Sainan avatar Mar 10 '25 08:03 Sainan

It's just a limitation of how TypeScript is designed. It needs to narrow the type, otherwise the check does not work. There's no hardcoded special behavior for findIndex(), it's just a method returning a number, nothing indicates that retrieving this value and checking it means the index access is valid.
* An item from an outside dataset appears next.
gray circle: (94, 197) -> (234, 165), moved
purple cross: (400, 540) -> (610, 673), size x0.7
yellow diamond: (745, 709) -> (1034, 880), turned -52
I suggest you to write the code this way:

const arr: number[] = [1, 2, 3];
const idx: number = ...;
const x: number | undefined = arr[idx];
if (x !== undefined) {
    // ...
}

MartinJohns avatar Mar 10 '25 09:03 MartinJohns

What I'm saying is that there's guarantees about the range of idx which influence how indexing an array with the number will behave.

I don't think it's that much different from narrowing a range of possible string values, e.g. like here:

type Rarity = "COMMON" | "UNCOMMON" | "RARE";
const probabilities: Record<Exclude<Rarity, "RARE">, number> = { COMMON: 80, UNCOMMON: 20 };
declare function getKey(): Rarity;
const key: Rarity = getKey();
if (key != "RARE") {
    const probability: number = probabilities[key];
    console.log(probability);
}

Sainan avatar Mar 10 '25 09:03 Sainan

I don't think it's that much different from narrowing a range of possible string values, e.g. like here:

Completely different case. Here the key can be narrowed to "COMMON" | "UNCOMMON", and according to the type of probabilities it always has a COMMON and an UNCOMMON property, so accessing is valid.
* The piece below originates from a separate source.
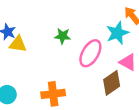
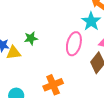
green star: (63, 36) -> (31, 38), moved

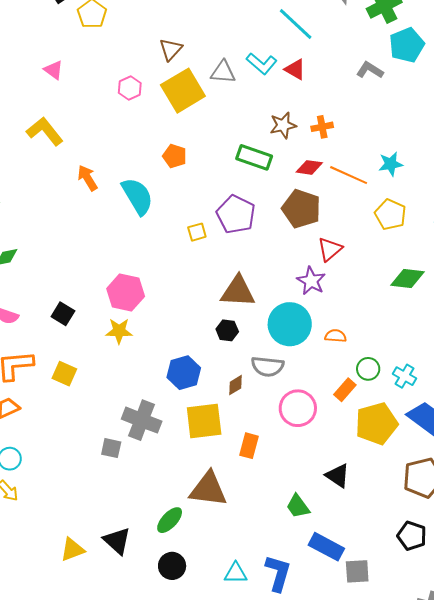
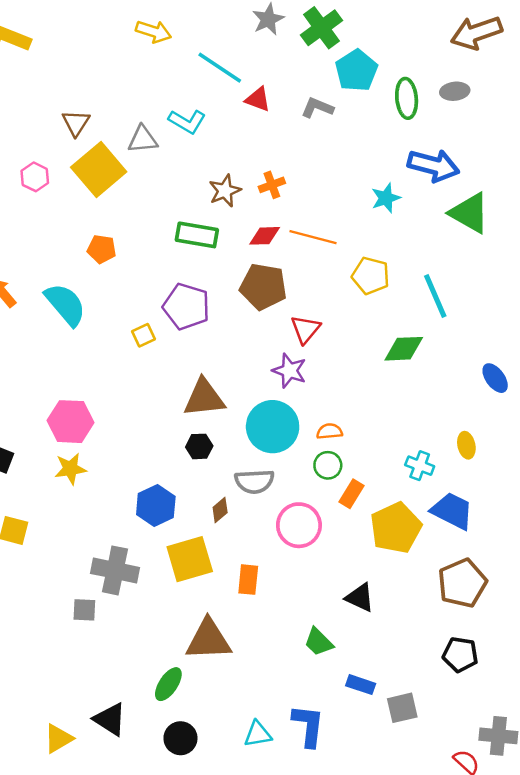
red triangle: (295, 69) -> (258, 99), moved
cyan star: (391, 164) -> (386, 198), moved
green circle: (368, 369) -> (328, 465), moved
blue rectangle: (326, 547) -> (361, 685), size x0.7

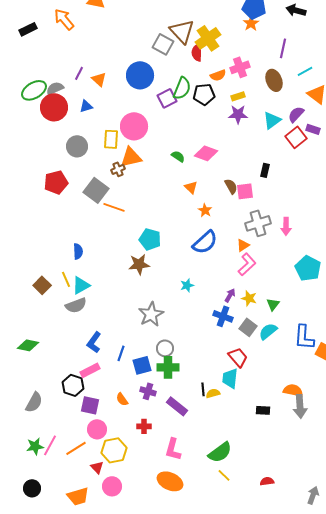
What I'm saying is that there's guarantees about the range of idx which influence how indexing an array with the number will behave.

And I'm telling you: The compiler doesn't know about this guarantee. There's nothing about the signature of findIndex() that lets the compiler know that the idx is valid to access.
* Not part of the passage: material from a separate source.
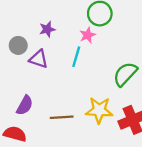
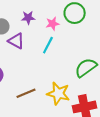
pink star: (87, 35) -> (53, 24), moved
brown line: (62, 117) -> (26, 93), turned -30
MartinJohns avatar Mar 10 '25 10:03 MartinJohns

Well, in the case of if (idx >= 0 && idx < arr.length), the guarantee is given by the branch. Updating findIndex typings to provide that guarantee can be done later.

Sainan avatar Mar 10 '25 10:03 Sainan

Well, in the case of if (idx >= 0 && idx < arr.length), the guarantee is given by the branch.

This can't be done either. length is just a number property, nothing about it indicates that a later indexed access will succeed if checked. See #38000.

You need to think about it on a type level, not on a runtime level. You see the code and think yourself "yeah, of course this will be fine when running", but how would the compiler know about this by looking at the types?

MartinJohns avatar Mar 10 '25 10:03 MartinJohns

I would recommend turning off noUncheckedIndexedAccess if you're always confident that your accesses are in-bounds. It is intentionally a blunt instrument and we don't intend to add new kinds of complex CFA which would weaken its soundness.

https://github.com/microsoft/TypeScript/issues/13778#issuecomment-286592106

Not directed at OP: I kept trying to warn people this would happen 🫠

Image

Image

RyanCavanaugh avatar Mar 10 '25 17:03 RyanCavanaugh

FWIW, I personally am only looking into adoption of this flag to reduce the number of false-positives I'm getting from eslint's no-unnecessary-condition rule which is otherwise very optimistic about e.g. indexing on Record<string, ...> always being a hit, and on that side of the ecosystem they also have no interest in making the tooling more useful/eliminating false-positives. See https://github.com/typescript-eslint/typescript-eslint/pull/10921.

Sainan avatar Mar 10 '25 17:03 Sainan

on that side of the ecosystem they also have no interest in making the tooling more useful/eliminating false-positives

Apologies for the drive-by nitpicking, but: we do have interest! We're just blocked from doing anything ourselves. The situation is that we directly use TypeScript's inference. Anything like the requested "do this one specific case better" would need to be solved at the TypeScript level. Asking typescript-eslint to do better here is like asking your coffee mug to give you fresher coffee beans. It's a delivery method, not the roaster itself. 😛

JoshuaKGoldberg avatar Mar 10 '25 17:03 JoshuaKGoldberg

This issue has been marked as "Working as Intended" and has seen no recent activity. It has been automatically closed for house-keeping purposes.